Trick or treat? |
Vegan lentil/quinoa spider on bed of pumpkin |
On the other hand, I am a kid at heart who cannot give up on Halloween. There will be no trick or treaters at our doorstep because we live far off the beaten path. But I celebrate by conjuring up a ghoulish recipe of some sort. This year, I am tweaking my diet to make it as anti-inflammatory as possible as I am trying to rule out any cause of my chronic pain. It's not fibromyalgia; it's not arthritis; we're not sure what it is. I only know it's painful.
I can only eat healthy sweets so that rules out most Halloween goodies. I decided to focus on a Halloween-inspired entree with the result being Stuffed pumpkin with a spidery surprise. This is a multi-step recipe that can seem overwhelming. The trick is doing some of the prep in advance. For instance, you will need to bake pumpkin halves for 1-1/2 hours depending on their size. This can be done ahead of time. The vegan lentil/quinoa spiders also can be made a day or so in advance and stored in the freezer.

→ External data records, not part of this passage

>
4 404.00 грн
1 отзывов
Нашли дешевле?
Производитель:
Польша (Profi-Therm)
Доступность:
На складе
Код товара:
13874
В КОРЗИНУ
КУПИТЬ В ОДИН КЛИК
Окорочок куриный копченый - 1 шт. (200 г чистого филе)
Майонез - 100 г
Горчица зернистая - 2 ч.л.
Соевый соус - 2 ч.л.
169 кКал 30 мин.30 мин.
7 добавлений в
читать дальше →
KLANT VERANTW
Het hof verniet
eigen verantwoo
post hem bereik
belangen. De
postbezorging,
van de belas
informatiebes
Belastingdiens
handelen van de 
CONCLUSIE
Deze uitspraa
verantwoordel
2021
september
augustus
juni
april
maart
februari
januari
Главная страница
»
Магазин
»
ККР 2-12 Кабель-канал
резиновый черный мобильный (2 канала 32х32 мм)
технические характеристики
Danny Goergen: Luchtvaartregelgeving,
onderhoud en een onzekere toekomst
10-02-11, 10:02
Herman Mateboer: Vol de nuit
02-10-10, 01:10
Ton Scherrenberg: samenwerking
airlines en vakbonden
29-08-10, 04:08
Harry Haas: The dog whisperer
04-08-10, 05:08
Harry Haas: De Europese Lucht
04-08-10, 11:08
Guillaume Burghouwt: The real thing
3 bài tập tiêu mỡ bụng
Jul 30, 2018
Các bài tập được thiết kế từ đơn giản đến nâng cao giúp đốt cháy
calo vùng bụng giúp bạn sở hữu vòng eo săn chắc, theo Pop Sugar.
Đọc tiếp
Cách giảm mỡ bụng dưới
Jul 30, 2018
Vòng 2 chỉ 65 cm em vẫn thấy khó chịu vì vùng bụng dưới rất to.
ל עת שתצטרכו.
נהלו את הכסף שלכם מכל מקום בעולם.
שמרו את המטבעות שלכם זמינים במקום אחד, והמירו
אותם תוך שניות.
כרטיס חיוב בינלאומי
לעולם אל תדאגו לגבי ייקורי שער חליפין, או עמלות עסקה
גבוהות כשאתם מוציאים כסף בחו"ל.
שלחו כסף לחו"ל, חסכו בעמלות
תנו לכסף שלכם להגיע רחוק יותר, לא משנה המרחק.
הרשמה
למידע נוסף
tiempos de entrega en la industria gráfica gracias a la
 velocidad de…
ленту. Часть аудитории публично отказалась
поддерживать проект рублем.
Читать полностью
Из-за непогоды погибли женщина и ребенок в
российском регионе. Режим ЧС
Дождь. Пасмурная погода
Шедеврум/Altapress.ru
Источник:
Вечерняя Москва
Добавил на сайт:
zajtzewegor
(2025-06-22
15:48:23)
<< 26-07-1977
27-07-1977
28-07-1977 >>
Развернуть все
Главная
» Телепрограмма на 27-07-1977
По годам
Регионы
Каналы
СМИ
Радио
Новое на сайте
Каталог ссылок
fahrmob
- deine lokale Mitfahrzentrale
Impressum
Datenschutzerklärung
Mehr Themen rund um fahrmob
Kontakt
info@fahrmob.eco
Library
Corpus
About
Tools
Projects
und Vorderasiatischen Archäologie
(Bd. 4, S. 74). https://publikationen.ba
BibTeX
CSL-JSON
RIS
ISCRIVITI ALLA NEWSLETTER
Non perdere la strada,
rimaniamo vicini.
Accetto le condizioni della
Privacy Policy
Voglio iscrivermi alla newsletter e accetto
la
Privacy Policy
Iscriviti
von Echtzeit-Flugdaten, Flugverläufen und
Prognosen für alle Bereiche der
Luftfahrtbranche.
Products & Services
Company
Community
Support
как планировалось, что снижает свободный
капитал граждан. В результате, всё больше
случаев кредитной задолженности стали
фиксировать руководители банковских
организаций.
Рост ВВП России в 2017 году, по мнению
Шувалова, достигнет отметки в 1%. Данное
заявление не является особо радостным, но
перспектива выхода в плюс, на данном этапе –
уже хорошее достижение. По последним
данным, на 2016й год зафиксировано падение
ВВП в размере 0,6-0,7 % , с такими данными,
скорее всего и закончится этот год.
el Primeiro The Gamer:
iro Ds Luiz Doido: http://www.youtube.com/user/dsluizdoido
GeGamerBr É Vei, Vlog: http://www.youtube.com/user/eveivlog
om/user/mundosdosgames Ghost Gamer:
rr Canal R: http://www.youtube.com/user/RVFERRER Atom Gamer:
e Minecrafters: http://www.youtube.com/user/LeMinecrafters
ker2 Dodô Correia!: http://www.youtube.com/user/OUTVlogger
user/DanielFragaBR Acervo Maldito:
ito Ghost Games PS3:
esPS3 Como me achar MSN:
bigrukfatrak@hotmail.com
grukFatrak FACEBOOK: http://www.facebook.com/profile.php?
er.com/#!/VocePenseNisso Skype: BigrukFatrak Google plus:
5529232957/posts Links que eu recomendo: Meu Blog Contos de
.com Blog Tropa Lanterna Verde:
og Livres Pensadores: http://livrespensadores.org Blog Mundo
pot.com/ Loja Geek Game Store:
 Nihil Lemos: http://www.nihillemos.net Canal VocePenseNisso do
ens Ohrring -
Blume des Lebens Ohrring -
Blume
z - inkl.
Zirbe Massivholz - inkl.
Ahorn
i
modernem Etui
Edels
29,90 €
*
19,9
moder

Stuffed pumpkin with a spidery surprise
Servings: 2 Time: 2 hours
Ingredients for pumpkin and stuffing:
- 1 pie pumpkin
- 1-2 tsp. olive oil
- salt and pepper to taste
- 2 zucchini
- 1 large carrot
- 1/2 large yellow onion
- 2-4 T. vegan pesto
- 1/2 cooked lentils
- 1 cup cooked quinoa
- 1 cup quinoa flour
- 2 T. chia seed
- 2 T. Bragg's amino acids
- 2 T. olive oil
- 1/2 roasted red pepper strips
- salt and pepper to taste
- 1 tsp. cider vinegar
- 1 tsp. cumin
- 1 tsp. coconut nectar or agave
Halloween-inspired pumpkin with spider surprise |
Directions:
- Preheat oven to 350 degrees.
- Cut the pumpkin in half. Scoop out the seeds and discard or save for later use.
- Place the pumpkin halves in a large baking pan. Brush the insides of the pumpkin halves with olive oil and sprinkle with salt and pepper. Flip the pumpkins over and pour 1/4 inch of water into the bottom of the baking dish. Place the baking pan into the center of the preheated oven and bake for 1-1 1/2 hours or until pumpkin halves are soft.
- Meanwhile, make the vegan lentil/quinoa spiders. Mix all the ingredients(except for roasted red pepper strips) in a large bowl. Mixture will be sticky but manageable.
- Form spider-shapes out of the dough and place on a sprayed baking sheet. You will probably get 8-12 depending on the size of your spiders.
- Bake along with the pumpkin for 25-30 minutes. Turn half way through.
- These freeze well.
- Closer to serving time, saute sliced onion and julienned zucchini and carrots until tender.
- For the pesto, I tossed 1 cup pumpkin seeds, 1 bunch kale leaves, 1/4 cup each olive oil and lemon juice, salt and pepper, 1 tsp. cumin in my food processor. Pulse to make a pesto sauce. Or substitute a pesto of your choice.
- To serve, fill each pumpkin half with the sauted veggie mixture and 2 T. + pesto. Top with a vegan lentil/quinoa spider. Arrange the roasted pepper strips around the spider body to form legs.